Y tenga en cuenta que algunos de estos (como los copyright ) no son realmente tan importantes que anular.

Una advertencia más: tenga en cuenta que en Python 2, True , False y None no se consideran palabras clave. Sin embargo, la asignación a None es un error de sintaxis. Se permite la asignación a True o False , aunque no se recomienda (igual que con cualquier otro componente incorporado). En Python 3, son palabras clave, por lo que no es un problema.

John: como una leve mejora, agregué $ en la re, de lo contrario, la prueba no detecta espacios:

import keyword import re my_var = "$testBadVar" print re.match("[_A-Za-z][_a-zA-Z0-9]*$",my_var) and not keyword.iskeyword(my_var)

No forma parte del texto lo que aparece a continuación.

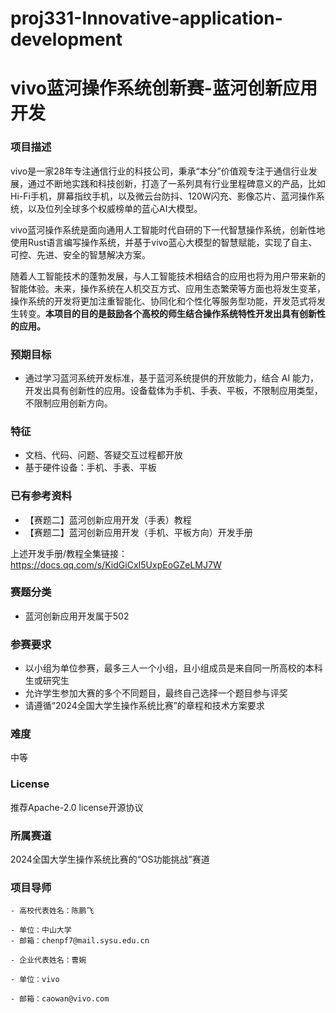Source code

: # proj331-Innovative-application-development
# vivo蓝河操作系统创新赛-蓝河创新应用开发

### 项目描述

   vivo是一家28年专注通信行业的科技公司，秉承“本分”价值观专注于通信行业发展，通过不断地实践和科技创新，打造了一系列具有行业里程碑意义的产品，比如Hi-Fi手机，屏幕指纹手机，以及微云台防抖、120W闪充、影像芯片、蓝河操作系统，以及位列全球多个权威榜单的蓝心AI大模型。

   vivo蓝河操作系统是面向通用人工智能时代自研的下一代智慧操作系统，创新性地使用Rust语言编写操作系统，并基于vivo蓝心大模型的智慧赋能，实现了自主、可控、先进、安全的智慧解决方案。

   随着人工智能技术的蓬勃发展，与人工智能技术相结合的应用也将为用户带来新的智能体验。未来，操作系统在人机交互方式、应用生态繁荣等方面也将发生变革，操作系统的开发将更加注重智能化、协同化和个性化等服务型功能，开发范式将发生转变。**本项目的目的是鼓励各个高校的师生结合操作系统特性开发出具有创新性的应用。**

### 预期目标

   - 通过学习蓝河系统开发标准，基于蓝河系统提供的开放能力，结合 AI 能力，开发出具有创新性的应用。设备载体为手机、手表、平板，不限制应用类型，不限制应用创新方向。

### 特征

   - 文档、代码、问题、答疑交互过程都开放
   - 基于硬件设备：手机、手表、平板

### 已有参考资料

   - 【赛题二】蓝河创新应用开发（手表）教程
   - 【赛题二】蓝河创新应用开发（手机、平板方向）开发手册

   上述开发手册/教程全集链接： https://docs.qq.com/s/KidGiCxI5UxpEoGZeLMJ7W

### 赛题分类

   - 蓝河创新应用开发属于502

### 参赛要求

   - 以小组为单位参赛，最多三人一个小组，且小组成员是来自同一所高校的本科生或研究生
   - 允许学生参加大赛的多个不同题目，最终自己选择一个题目参与评奖
   - 请遵循“2024全国大学生操作系统比赛”的章程和技术方案要求

### 难度

   中等

### License

   推荐Apache-2.0  license开源协议

### 所属赛道

   2024全国大学生操作系统比赛的“OS功能挑战”赛道

### 项目导师

    - 高校代表姓名：陈鹏飞

    - 单位：中山大学
    - 邮箱：chenpf7@mail.sysu.edu.cn

    - 企业代表姓名：曹婉

    - 单位：vivo

    - 邮箱：caowan@vivo.com
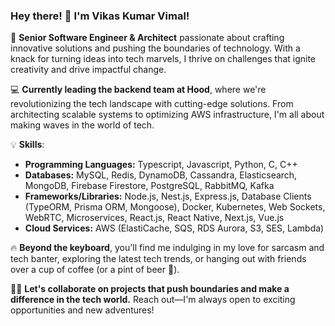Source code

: ### Hey there! 👋 I'm Vikas Kumar Vimal!

🚀 **Senior Software Engineer & Architect** passionate about crafting innovative solutions and pushing the boundaries of technology. With a knack for turning ideas into tech marvels, I thrive on challenges that ignite creativity and drive impactful change.

💻 **Currently leading the backend team at Hood**, where we're revolutionizing the tech landscape with cutting-edge solutions. From architecting scalable systems to optimizing AWS infrastructure, I'm all about making waves in the world of tech.

💡 **Skills**: 
- **Programming Languages:** Typescript, Javascript, Python, C, C++
- **Databases:** MySQL, Redis, DynamoDB, Cassandra, Elasticsearch, MongoDB, Firebase Firestore, PostgreSQL, RabbitMQ, Kafka
- **Frameworks/Libraries:** Node.js, Nest.js, Express.js, Database Clients (TypeORM, Prisma ORM, Mongoose), Docker, Kubernetes, Web Sockets, WebRTC, Microservices, React.js, React Native, Next.js, Vue.js
- **Cloud Services:** AWS (ElastiCache, SQS, RDS Aurora, S3, SES, Lambda)

🔥 **Beyond the keyboard**, you'll find me indulging in my love for sarcasm and tech banter, exploring the latest tech trends, or hanging out with friends over a cup of coffee (or a pint of beer 🍻).

👨‍💻 **Let's collaborate on projects that push boundaries and make a difference in the tech world.** Reach out—I'm always open to exciting opportunities and new adventures!
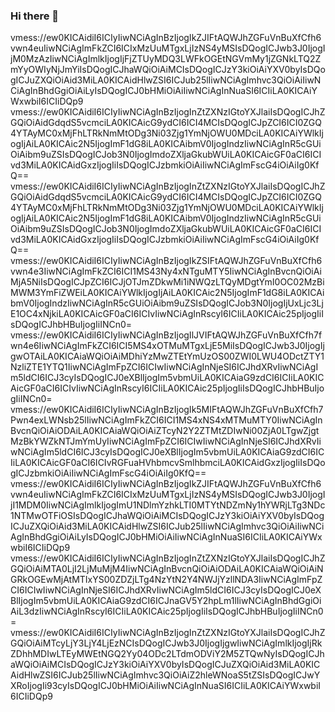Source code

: ### Hi there 👋

<!--
**hamit19/hamit19** is a ✨ _special_ ✨ repository because its `README.md` (this file) appears on your GitHub profile.

Here are some ideas to get you started:

- 🔭 I’m currently working on ...
- 🌱 I’m currently learning ...
- 👯 I’m looking to collaborate on ...
- 🤔 I’m looking for help with ...
- 💬 Ask me about ...
- 📫 How to reach me: ...
- 😄 Pronouns: ...
- ⚡ Fun fact: ...
-->

vmess://ew0KICAidiI6ICIyIiwNCiAgInBzIjogIkZJIFtAQWJhZGFuVnBuXfCfh6vwn4euIiwNCiAgImFkZCI6ICIxMzUuMTgxLjIzNS4yMSIsDQogICJwb3J0IjogIjM0MzAzIiwNCiAgImlkIjogIjFjZTUyMDQ3LWFkOGEtNGVmMy1jZGNkLTQ2ZmYyOWIyNjJmYiIsDQogICJhaWQiOiAiMCIsDQogICJzY3kiOiAiYXV0byIsDQogICJuZXQiOiAid3MiLA0KICAidHlwZSI6ICJub25lIiwNCiAgImhvc3QiOiAiIiwNCiAgInBhdGgiOiAiLyIsDQogICJ0bHMiOiAiIiwNCiAgInNuaSI6ICIiLA0KICAiYWxwbiI6ICIiDQp9
vmess://ew0KICAidiI6ICIyIiwNCiAgInBzIjogInZtZXNzIGtoYXJlaiIsDQogICJhZGQiOiAidGdqdS5vcmciLA0KICAicG9ydCI6ICI4MCIsDQogICJpZCI6ICI0ZGQ4YTAyMC0xMjFhLTRkNmMtODg3Ni03Zjg1YmNjOWU0MDciLA0KICAiYWlkIjogIjAiLA0KICAic2N5IjogImF1dG8iLA0KICAibmV0IjogIndzIiwNCiAgInR5cGUiOiAibm9uZSIsDQogICJob3N0IjogImdoZXljaGkubWUiLA0KICAicGF0aCI6ICIvd3MiLA0KICAidGxzIjogIiIsDQogICJzbmkiOiAiIiwNCiAgImFscG4iOiAiIg0KfQ==
vmess://ew0KICAidiI6ICIyIiwNCiAgInBzIjogInZtZXNzIGtoYXJlaiIsDQogICJhZGQiOiAidGdqdS5vcmciLA0KICAicG9ydCI6ICI4MCIsDQogICJpZCI6ICI0ZGQ4YTAyMC0xMjFhLTRkNmMtODg3Ni03Zjg1YmNjOWU0MDciLA0KICAiYWlkIjogIjAiLA0KICAic2N5IjogImF1dG8iLA0KICAibmV0IjogIndzIiwNCiAgInR5cGUiOiAibm9uZSIsDQogICJob3N0IjogImdoZXljaGkubWUiLA0KICAicGF0aCI6ICIvd3MiLA0KICAidGxzIjogIiIsDQogICJzbmkiOiAiIiwNCiAgImFscG4iOiAiIg0KfQ==
vmess://ew0KICAidiI6ICIyIiwNCiAgInBzIjogIkZSIFtAQWJhZGFuVnBuXfCfh6vwn4e3IiwNCiAgImFkZCI6ICI1MS43Ny4xNTguMTY5IiwNCiAgInBvcnQiOiAiMjA5NiIsDQogICJpZCI6ICJjOTJmZDkwMi1iNWQzLTQyMDgtYmI0OC02MzBiMWM3YmFiZWEiLA0KICAiYWlkIjogIjAiLA0KICAic2N5IjogImF1dG8iLA0KICAibmV0IjogIndzIiwNCiAgInR5cGUiOiAibm9uZSIsDQogICJob3N0IjogIjUxLjc3LjE1OC4xNjkiLA0KICAicGF0aCI6ICIvIiwNCiAgInRscyI6ICIiLA0KICAic25pIjogIiIsDQogICJhbHBuIjogIiINCn0=
vmess://ew0KICAidiI6ICIyIiwNCiAgInBzIjogIlJVIFtAQWJhZGFuVnBuXfCfh7fwn4e6IiwNCiAgImFkZCI6ICI5MS4xOTMuMTgxLjE5MiIsDQogICJwb3J0IjogIjgwOTAiLA0KICAiaWQiOiAiMDhiYzMwZTEtYmUzOS00ZWI0LWU4ODctZTY1NzliZTE1YTQ1IiwNCiAgImFpZCI6ICIwIiwNCiAgInNjeSI6ICJhdXRvIiwNCiAgIm5ldCI6ICJ3cyIsDQogICJ0eXBlIjogIm5vbmUiLA0KICAiaG9zdCI6ICIiLA0KICAicGF0aCI6ICIvIiwNCiAgInRscyI6ICIiLA0KICAic25pIjogIiIsDQogICJhbHBuIjogIiINCn0=
vmess://ew0KICAidiI6ICIyIiwNCiAgInBzIjogIk5MIFtAQWJhZGFuVnBuXfCfh7Pwn4exLWNsb25lIiwNCiAgImFkZCI6ICI1MS4xNS4xMTMuMTY0IiwNCiAgInBvcnQiOiAiODAiLA0KICAiaWQiOiAiZTcyN2Y2ZTMtZDIwNi00ZjA0LTgwZjgtMzBkYWZkNTJmYmUyIiwNCiAgImFpZCI6ICIwIiwNCiAgInNjeSI6ICJhdXRvIiwNCiAgIm5ldCI6ICJ3cyIsDQogICJ0eXBlIjogIm5vbmUiLA0KICAiaG9zdCI6ICIiLA0KICAicGF0aCI6ICIvRGFuaHVhbmcvSmlhbmciLA0KICAidGxzIjogIiIsDQogICJzbmkiOiAiIiwNCiAgImFscG4iOiAiIg0KfQ==
vmess://ew0KICAidiI6ICIyIiwNCiAgInBzIjogIkZJIFtAQWJhZGFuVnBuXfCfh6vwn4euIiwNCiAgImFkZCI6ICIxMzUuMTgxLjIzNS4yMSIsDQogICJwb3J0IjogIjI1MDM0IiwNCiAgImlkIjogImU1NDlmYzhkLTI0MTYtNDZmNy1hYWRjLTg3NDc1NTMwOTFiOSIsDQogICJhaWQiOiAiMCIsDQogICJzY3kiOiAiYXV0byIsDQogICJuZXQiOiAid3MiLA0KICAidHlwZSI6ICJub25lIiwNCiAgImhvc3QiOiAiIiwNCiAgInBhdGgiOiAiLyIsDQogICJ0bHMiOiAiIiwNCiAgInNuaSI6ICIiLA0KICAiYWxwbiI6ICIiDQp9
vmess://ew0KICAidiI6ICIyIiwNCiAgInBzIjogInZtZXNzIGtoYXJlaiIsDQogICJhZGQiOiAiMTA0LjI2LjMuMjM4IiwNCiAgInBvcnQiOiAiODAiLA0KICAiaWQiOiAiNGRkOGEwMjAtMTIxYS00ZDZjLTg4NzYtN2Y4NWJjYzllNDA3IiwNCiAgImFpZCI6ICIwIiwNCiAgInNjeSI6ICJhdXRvIiwNCiAgIm5ldCI6ICJ3cyIsDQogICJ0eXBlIjogIm5vbmUiLA0KICAiaG9zdCI6ICJnaGV5Y2hpLm1lIiwNCiAgInBhdGgiOiAiL3dzIiwNCiAgInRscyI6ICIiLA0KICAic25pIjogIiIsDQogICJhbHBuIjogIiINCn0=
vmess://ew0KICAidiI6ICIyIiwNCiAgInBzIjogInZtZXNzIGtoYXJlaiIsDQogICJhZGQiOiAiMTcyLjY3LjY4LjEzNCIsDQogICJwb3J0IjogIjgwIiwNCiAgImlkIjogIjRkZDhhMDIwLTEyMWEtNGQ2Yy04ODc2LTdmODViY2M5ZTQwNyIsDQogICJhaWQiOiAiMCIsDQogICJzY3kiOiAiYXV0byIsDQogICJuZXQiOiAid3MiLA0KICAidHlwZSI6ICJub25lIiwNCiAgImhvc3QiOiAiZ2hleWNoaS5tZSIsDQogICJwYXRoIjogIi93cyIsDQogICJ0bHMiOiAiIiwNCiAgInNuaSI6ICIiLA0KICAiYWxwbiI6ICIiDQp9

La lista de palabras clave de Python es corta, por lo que solo puede verificar la sintaxis con una expresión regular y la membresía en una lista relativamente pequeña de palabras clave

import keyword #thanks asmeurer import re my_var = "$testBadVar" print re.match("[_A-Za-z][_a-zA-Z0-9]*",my_var) and not keyword.iskeyword(my_var)

Una alternativa más corta pero más peligrosa sería

my_bad_var="%#ASD" try:exec("{0}=1".format(my_bad_var)) except SyntaxError: #this maynot be right error print "Invalid variable name!"

y por último una variante ligeramente más segura.

my_bad_var="%#ASD" try: cc = compile("{0}=1".format(my_bad_var),"asd","single") eval(cc) print "VALID" except SyntaxError: #maybe different error print "INVALID!"